### Exercise
Give the entries again exactly. Skip the pictures.

### Source information

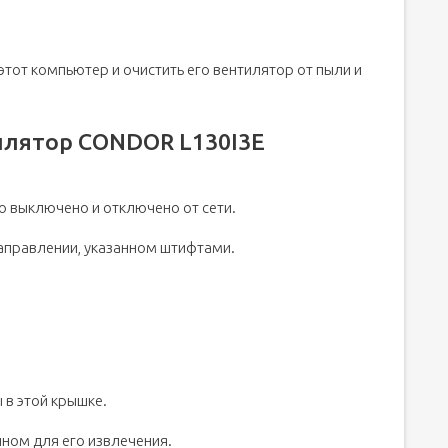
этот компьютер и очистить его вентилятор от пыли и
тилятор CONDOR L130I3E
о выключено и отключено от сети.
направлении, указанном штифтами.
 в этой крышке.
нном для его извлечения.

### Reply
этот компьютер и очистить его вентилятор от пыли и
тилятор CONDOR L130I3E
о выключено и отключено от сети.
направлении, указанном штифтами.
 в этой крышке.
нном для его извлечения.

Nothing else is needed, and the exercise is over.